_DATA EXTRACT_
◇ ◇ ◇
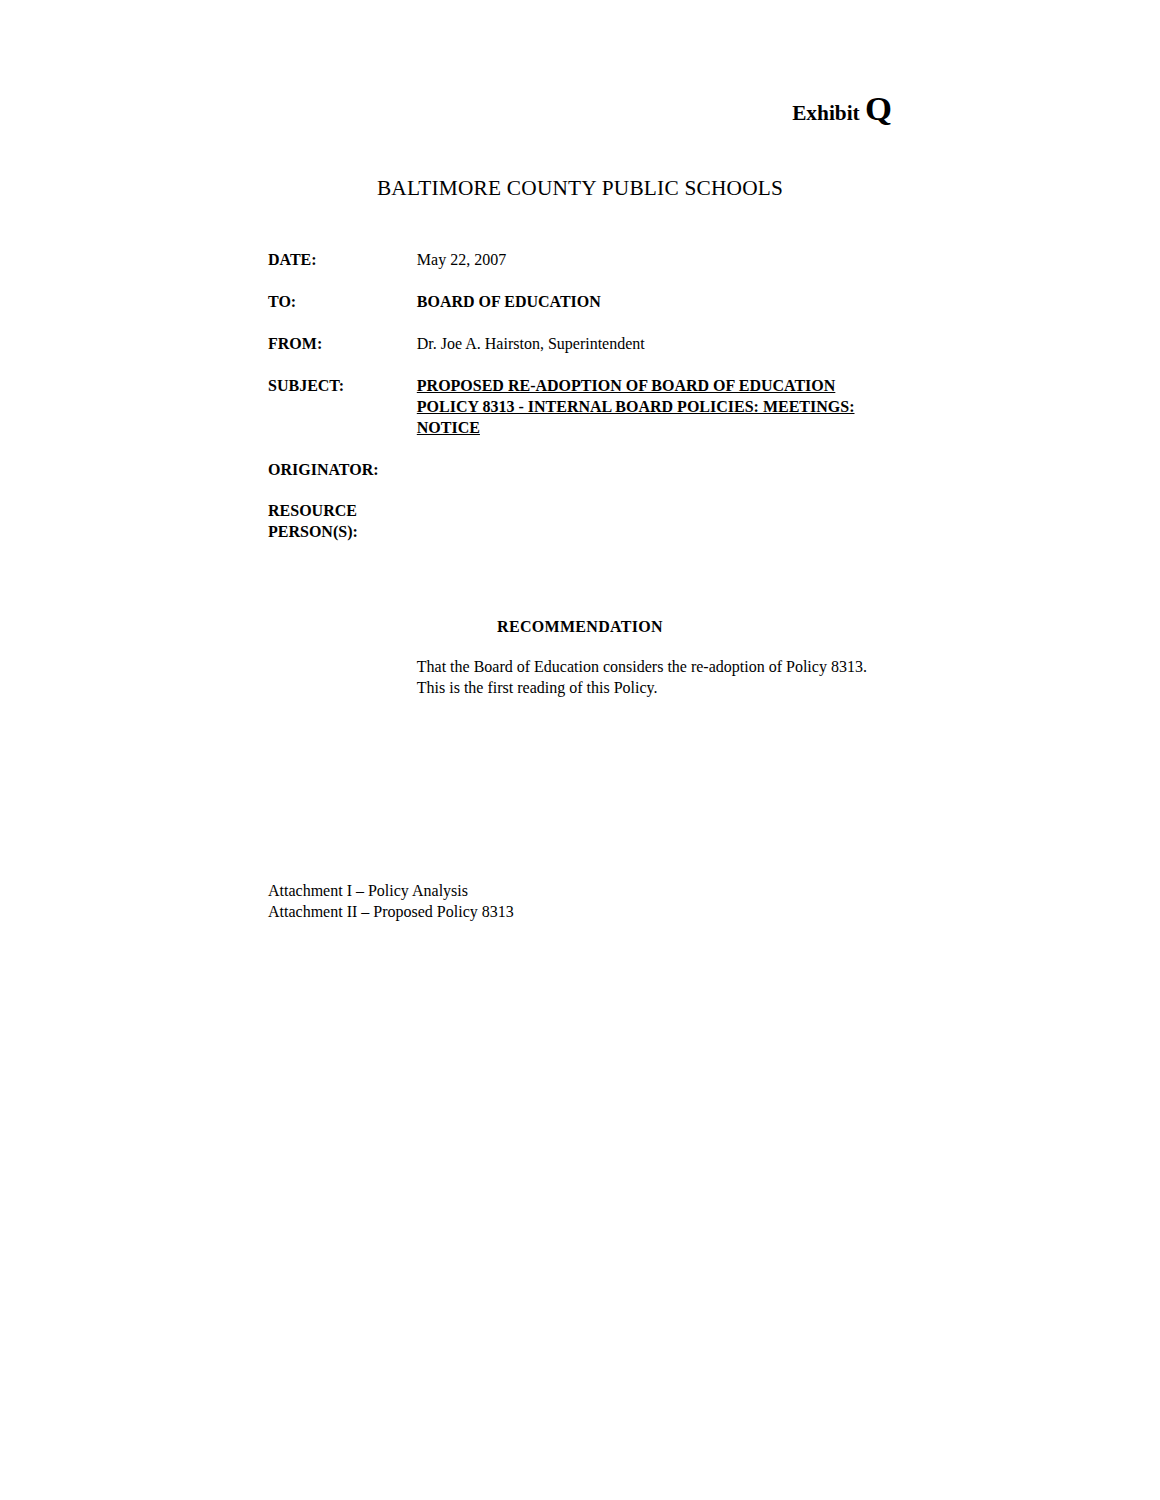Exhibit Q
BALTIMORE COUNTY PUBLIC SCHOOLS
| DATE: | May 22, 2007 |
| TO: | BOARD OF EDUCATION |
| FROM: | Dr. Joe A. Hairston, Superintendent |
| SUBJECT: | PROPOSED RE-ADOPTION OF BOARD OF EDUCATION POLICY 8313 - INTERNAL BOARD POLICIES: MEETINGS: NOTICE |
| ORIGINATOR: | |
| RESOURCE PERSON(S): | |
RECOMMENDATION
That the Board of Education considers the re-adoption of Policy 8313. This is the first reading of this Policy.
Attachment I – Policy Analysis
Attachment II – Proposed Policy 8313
◇ ◇ ◇
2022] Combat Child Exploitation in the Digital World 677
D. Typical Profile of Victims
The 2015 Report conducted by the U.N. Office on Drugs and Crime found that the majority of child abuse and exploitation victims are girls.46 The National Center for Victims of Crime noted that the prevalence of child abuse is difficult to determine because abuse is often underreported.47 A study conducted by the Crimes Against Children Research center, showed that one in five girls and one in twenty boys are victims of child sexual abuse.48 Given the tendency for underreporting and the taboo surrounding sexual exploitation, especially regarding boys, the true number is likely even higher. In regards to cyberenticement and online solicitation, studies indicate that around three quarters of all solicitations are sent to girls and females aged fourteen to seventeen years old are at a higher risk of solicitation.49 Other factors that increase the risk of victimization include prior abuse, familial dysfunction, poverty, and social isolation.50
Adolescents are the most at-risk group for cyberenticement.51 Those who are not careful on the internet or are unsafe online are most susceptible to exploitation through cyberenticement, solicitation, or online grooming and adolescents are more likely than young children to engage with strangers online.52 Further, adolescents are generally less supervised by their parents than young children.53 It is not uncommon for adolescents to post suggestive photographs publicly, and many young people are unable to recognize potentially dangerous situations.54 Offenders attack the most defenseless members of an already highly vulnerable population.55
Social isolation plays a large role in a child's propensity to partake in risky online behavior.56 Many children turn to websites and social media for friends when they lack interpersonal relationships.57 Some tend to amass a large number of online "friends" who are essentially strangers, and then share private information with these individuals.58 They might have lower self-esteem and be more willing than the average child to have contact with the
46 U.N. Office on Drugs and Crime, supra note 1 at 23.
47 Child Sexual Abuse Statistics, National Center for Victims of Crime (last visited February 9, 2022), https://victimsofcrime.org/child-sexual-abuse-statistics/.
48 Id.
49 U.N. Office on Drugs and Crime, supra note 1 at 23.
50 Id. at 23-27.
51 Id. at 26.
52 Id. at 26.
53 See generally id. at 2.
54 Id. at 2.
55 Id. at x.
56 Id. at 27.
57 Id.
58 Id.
◇ ◇ ◇
_EXERCISE DETAILS_
Retype only the lines above between the line with "Hairston, Superintendent |" and the line with "Attachment II – Proposed Policy 8313", counting those two lines as well, and keep every character as it is.

_RESPONSE_
| FROM: | Dr. Joe A. Hairston, Superintendent |
| SUBJECT: | PROPOSED RE-ADOPTION OF BOARD OF EDUCATION POLICY 8313 - INTERNAL BOARD POLICIES: MEETINGS: NOTICE |
| ORIGINATOR: | |
| RESOURCE PERSON(S): | |
RECOMMENDATION
That the Board of Education considers the re-adoption of Policy 8313. This is the first reading of this Policy.
Attachment I – Policy Analysis
Attachment II – Proposed Policy 8313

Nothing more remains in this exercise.